Leave out the pictures and copy the remaining records exactly.

(Page-level text extractions)
↓↓↓

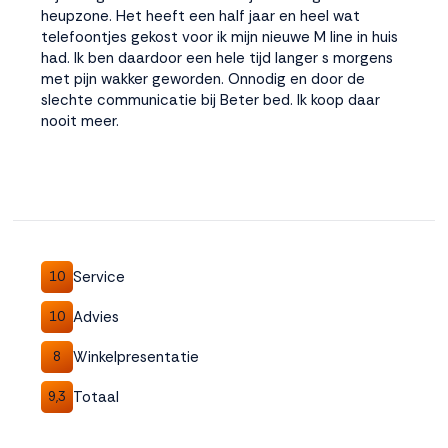
heupzone. Het heeft een half jaar en heel wat
telefoontjes gekost voor ik mijn nieuwe M line in huis
had. Ik ben daardoor een hele tijd langer s morgens
met pijn wakker geworden. Onnodig en door de
slechte communicatie bij Beter bed. Ik koop daar
nooit meer.
Service
10
Advies
10
Winkelpresentatie
8
Totaal
9,3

↑↑↑

Answer to this task:
heupzone. Het heeft een half jaar en heel wat
telefoontjes gekost voor ik mijn nieuwe M line in huis
had. Ik ben daardoor een hele tijd langer s morgens
met pijn wakker geworden. Onnodig en door de
slechte communicatie bij Beter bed. Ik koop daar
nooit meer.
Service
10
Advies
10
Winkelpresentatie
8
Totaal
9,3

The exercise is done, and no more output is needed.